Saved data entries -
-----
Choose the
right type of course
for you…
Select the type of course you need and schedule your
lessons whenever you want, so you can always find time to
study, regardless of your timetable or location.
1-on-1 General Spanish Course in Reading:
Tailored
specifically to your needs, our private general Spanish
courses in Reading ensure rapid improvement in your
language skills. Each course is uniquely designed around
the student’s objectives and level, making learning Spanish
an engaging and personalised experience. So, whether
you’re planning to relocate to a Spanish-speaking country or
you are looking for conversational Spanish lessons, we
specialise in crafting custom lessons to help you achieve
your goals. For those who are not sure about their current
-----
WHAT IS EXPECTED -
List every line above containing the word "type".

TASK RESULT -
right type of course
Select the type of course you need and schedule your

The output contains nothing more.